Closeup of a black scroll against a white wall with small rectangles and ovals cut out of it.
Score for telix (detail), 2017. Handcut paper; approx. 108 x 10 in. Image courtesy of the artist.
Closeup of a black scroll against a white wall with small rectangles and ovals cut out of it.
Score for telix (detail), 2017. Handcut paper; approx. 108 x 10 in. Image courtesy of the artist.

Past exhibition

Thessia Machado: Toward the Unsound

About the Exhibition

Indulging in the physical nature of sound and connecting it to natural phenomena, New York–based visual/sonic artist and performer Thessia Machado builds a meta-instrument whose reverberations tap into the expressive potential of a place. Throughout the installation, a DIY circuit of electrical wire vines, speaker blooms, and light-sensitive tendrils overtake a massive section of the gallery; The Arts Club’s electromagnetic profile generates content for a series of audio vignettes; and the aural is made visual through sculptural depiction of soundwaves and frequency spectra as architectural interventions. Machado’s practice has evolved organically from sculpture to sound, eventually aligning with the legacy of experimental music and hand-made instruments. Toward the Unsound takes us through an abridged progression of her practice from one art form to another, concluding with a festival of noise-based performance.

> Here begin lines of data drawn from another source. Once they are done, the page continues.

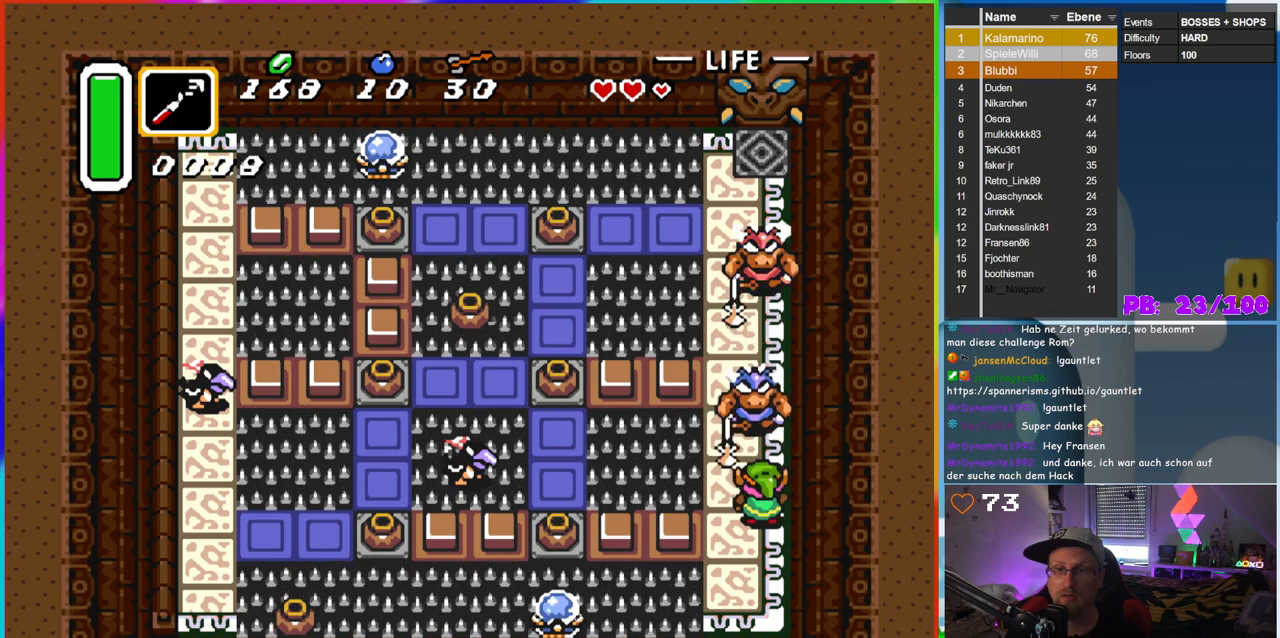
{"dt_ms": 500, "buttons": [], "events": [[133, "DPAD_UP", "down"], [150, "B", "down"], [233, "DPAD_UP", "up"], [350, "B", "up"]]}
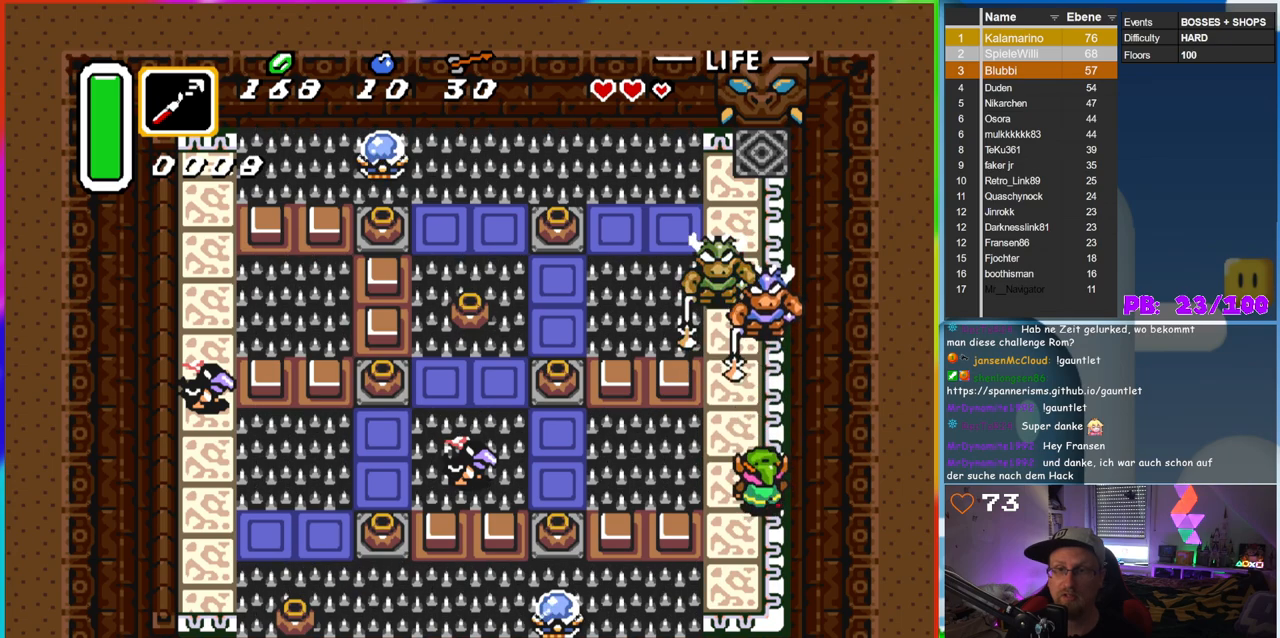
{"dt_ms": 500, "buttons": ["DPAD_DOWN"], "events": [[33, "DPAD_UP", "down"], [233, "B", "down"], [233, "DPAD_UP", "up"], [450, "DPAD_DOWN", "down"], [483, "B", "up"]]}
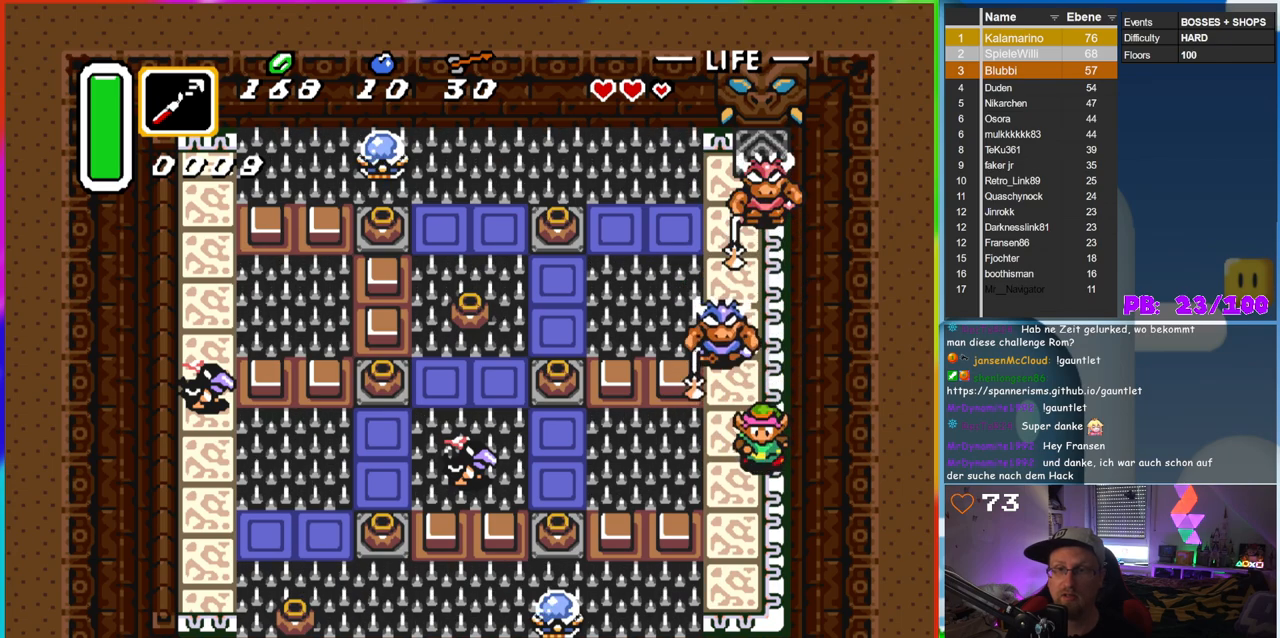
{"dt_ms": 500, "buttons": ["DPAD_DOWN"], "events": [[150, "DPAD_DOWN", "up"], [150, "DPAD_UP", "down"], [217, "Y", "down"], [250, "DPAD_UP", "up"], [317, "Y", "up"], [350, "DPAD_DOWN", "down"]]}
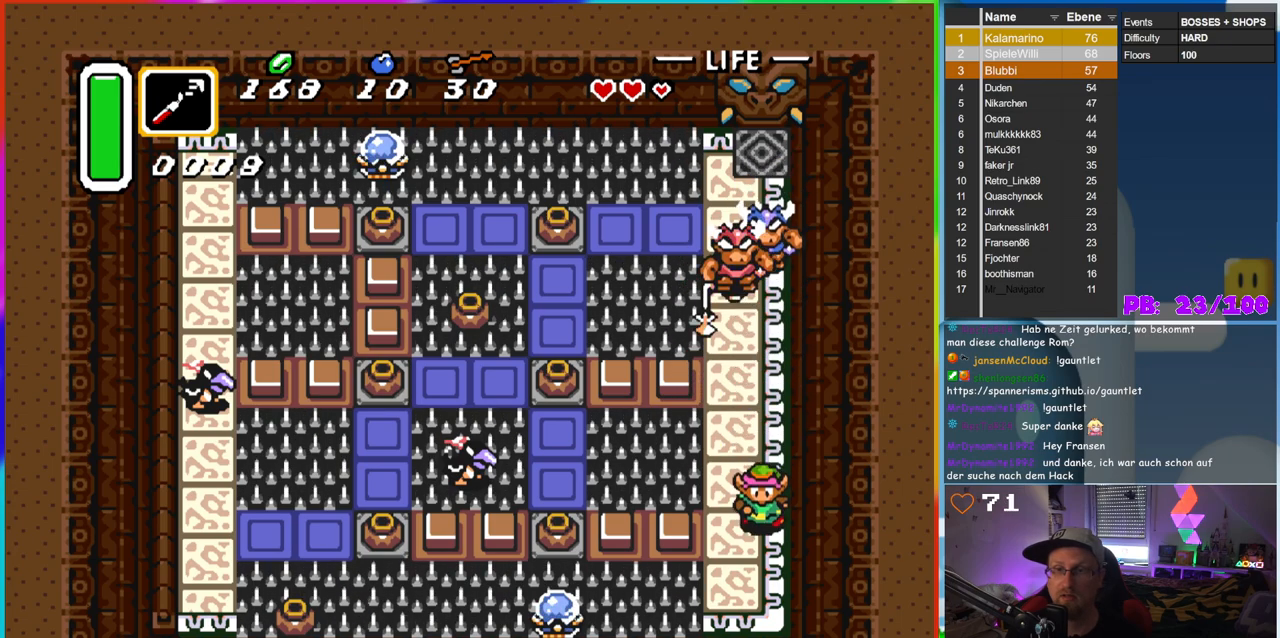
{"dt_ms": 500, "buttons": ["B", "DPAD_UP"], "events": [[83, "DPAD_LEFT", "down"], [100, "DPAD_DOWN", "up"], [100, "DPAD_LEFT", "up"], [150, "DPAD_UP", "down"], [483, "B", "down"]]}
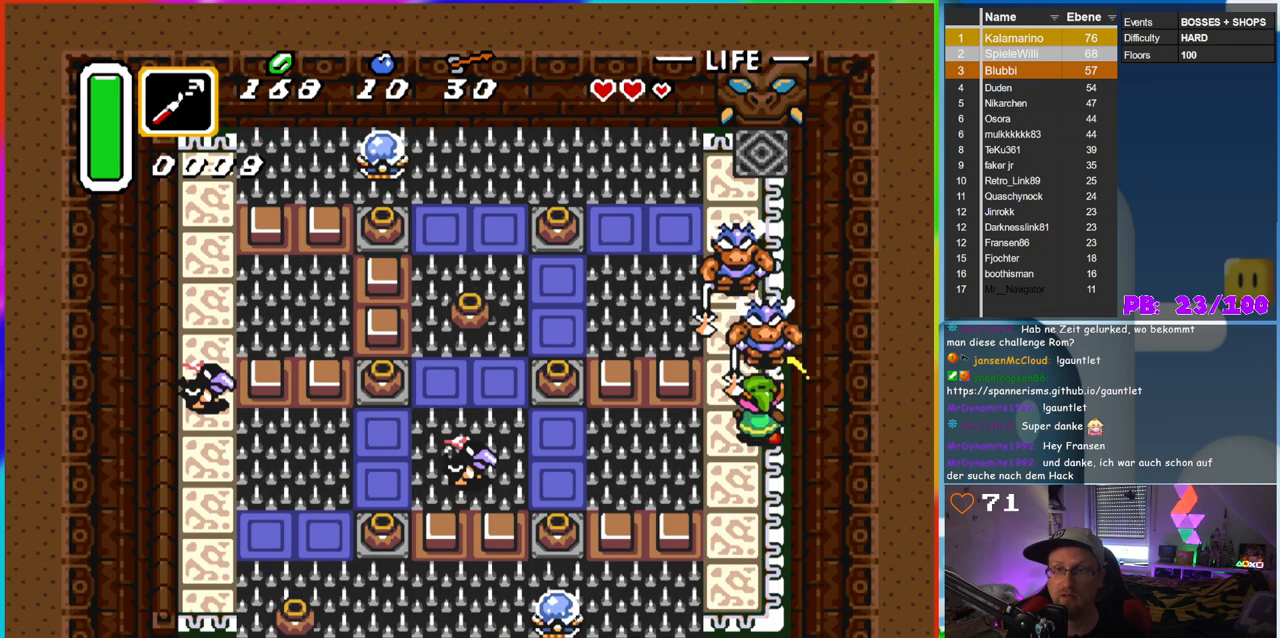
{"dt_ms": 500, "buttons": ["DPAD_UP"], "events": [[33, "DPAD_UP", "up"], [200, "B", "up"], [350, "DPAD_UP", "down"]]}
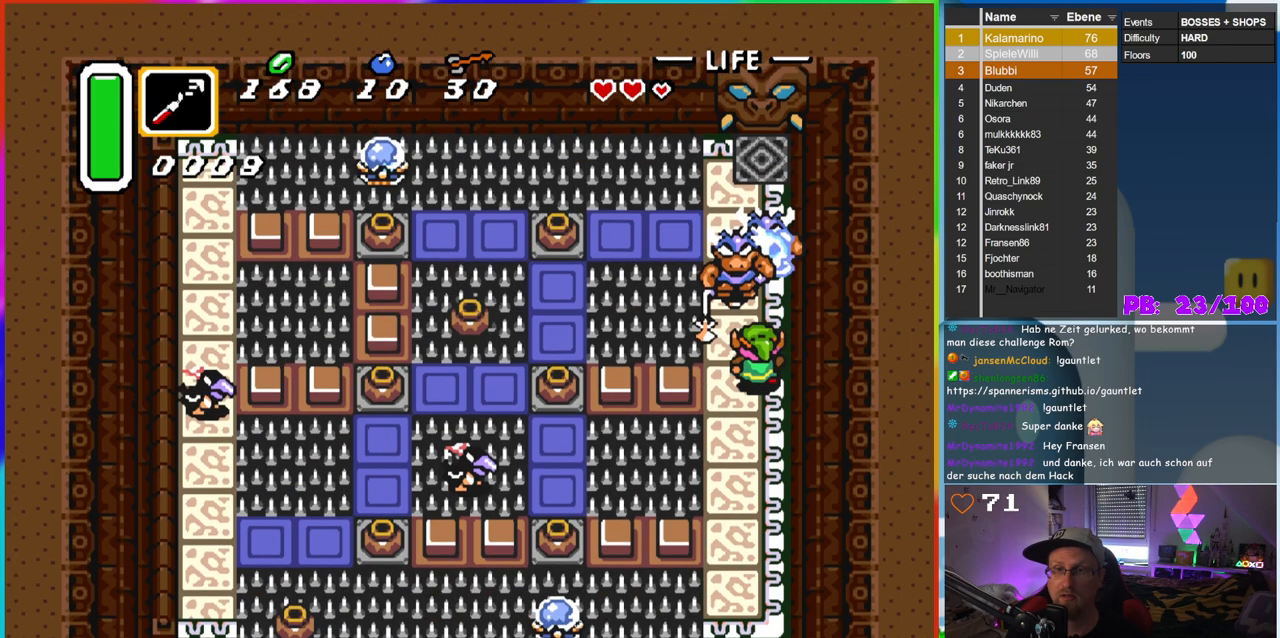
{"dt_ms": 500, "buttons": [], "events": [[117, "B", "down"], [167, "DPAD_UP", "up"], [350, "B", "up"]]}
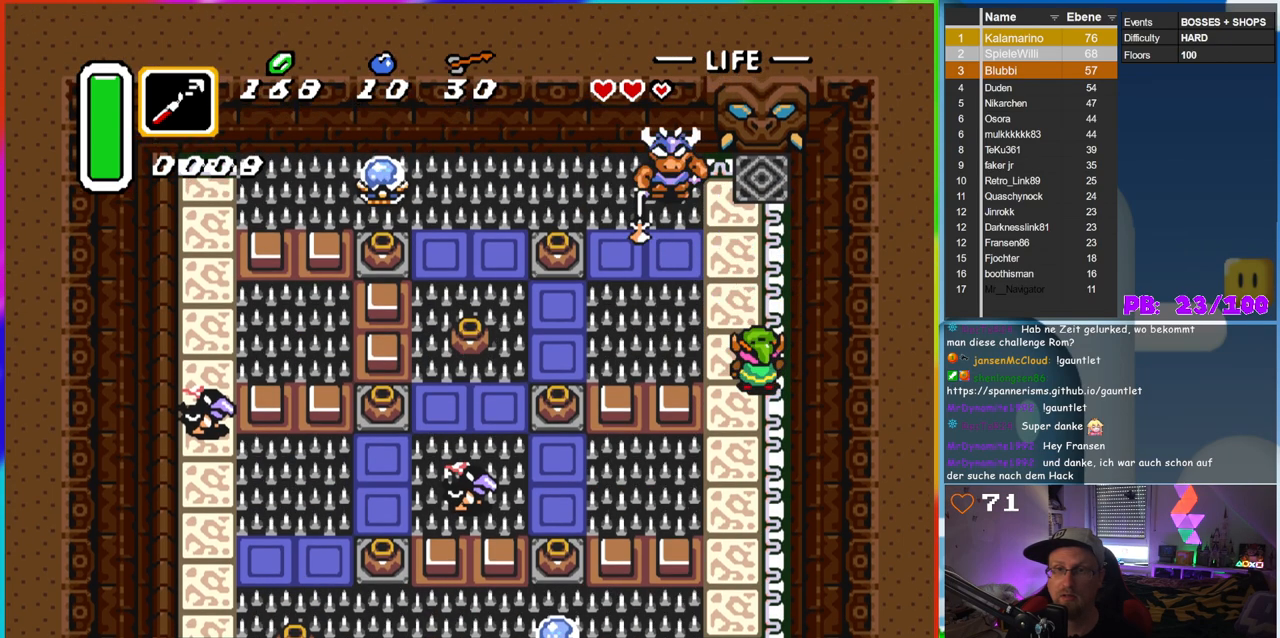
{"dt_ms": 500, "buttons": ["DPAD_UP"], "events": [[83, "DPAD_UP", "down"], [250, "DPAD_LEFT", "down"], [267, "DPAD_UP", "up"], [367, "DPAD_UP", "down"], [383, "DPAD_LEFT", "up"]]}
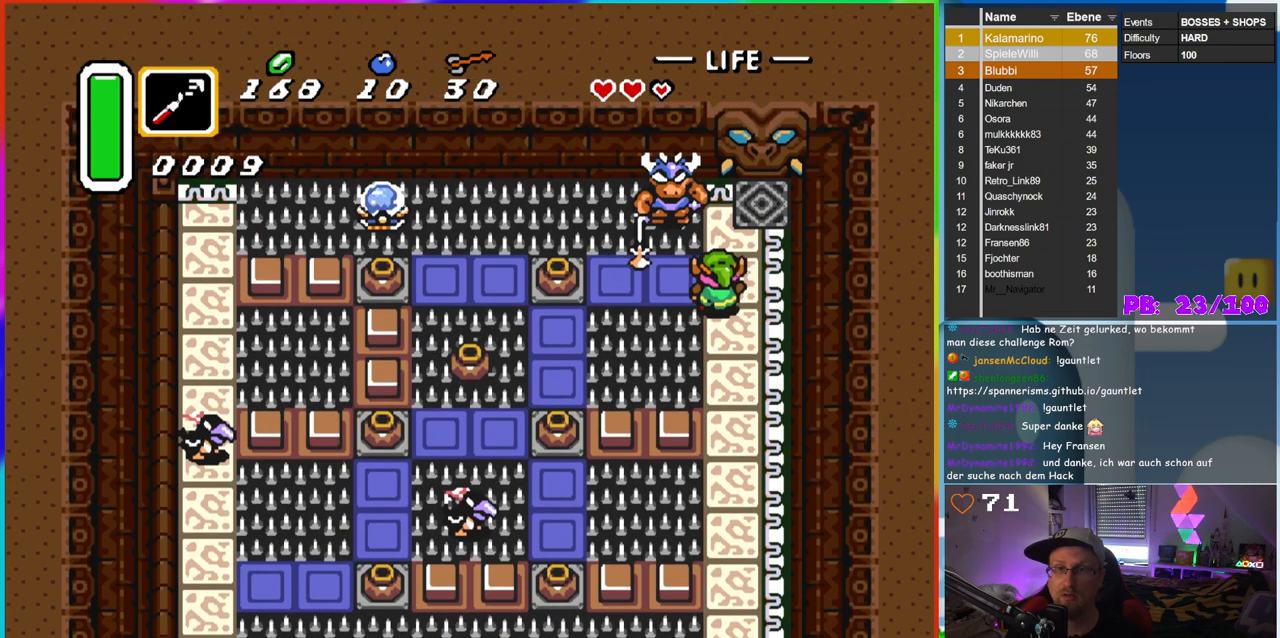
{"dt_ms": 500, "buttons": [], "events": [[67, "B", "down"], [100, "DPAD_UP", "up"], [400, "B", "up"]]}
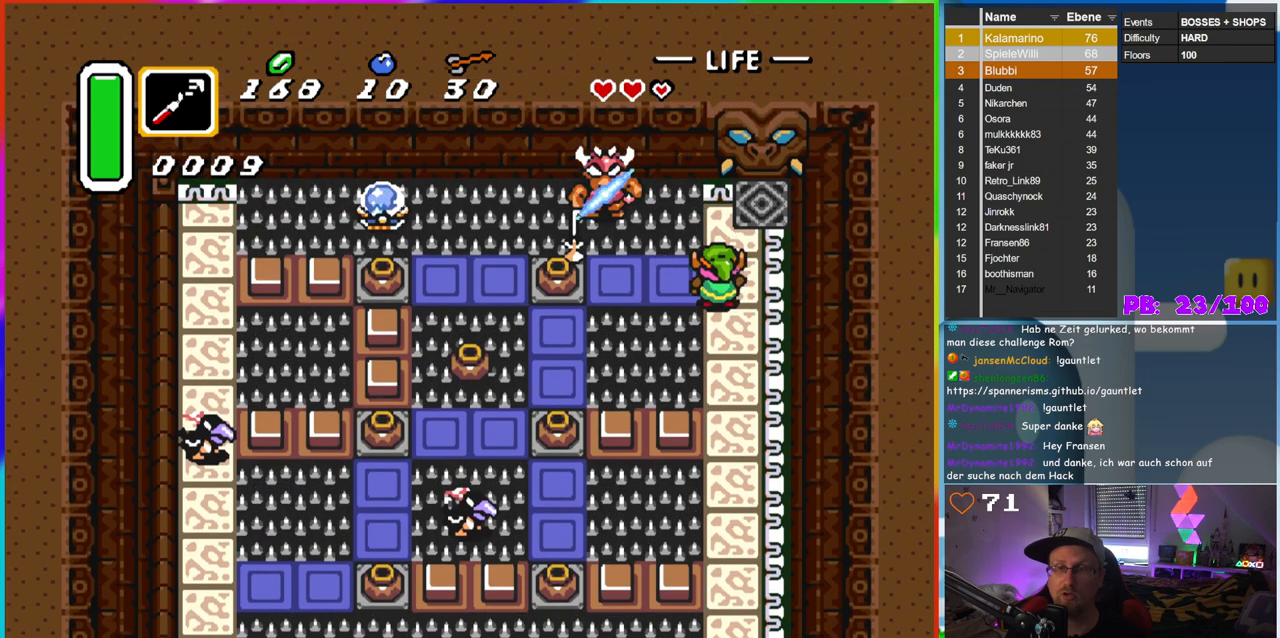
{"dt_ms": 500, "buttons": [], "events": []}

This exhibition is curated by Jenna Lyle.

Catalogues from the exhibition can be purchased in the Arts Club of Chicago online shop.

About the Artist

Thessia Machado’s installations and video pieces have been exhibited in New York, London, Philadelphia, Paris, Amsterdam, Dublin, Berlin, and Athens. She has been awarded residencies at Homesession, Barcelona, the NARS Foundation, NY, I-Park, MacDowell Colony, Yaddo, the Atlantic Center for the Arts, the Irish Museum of Modern Art, and the Vermont Studio Center. Machado is a recipient of fellowships from the New York Foundation for the Arts, The Experimental Television Center, The Bronx Museum, and the American Academy in Berlin. In 2017 she was a recipient of an Artists Grant from the Foundation for Contemporary Arts.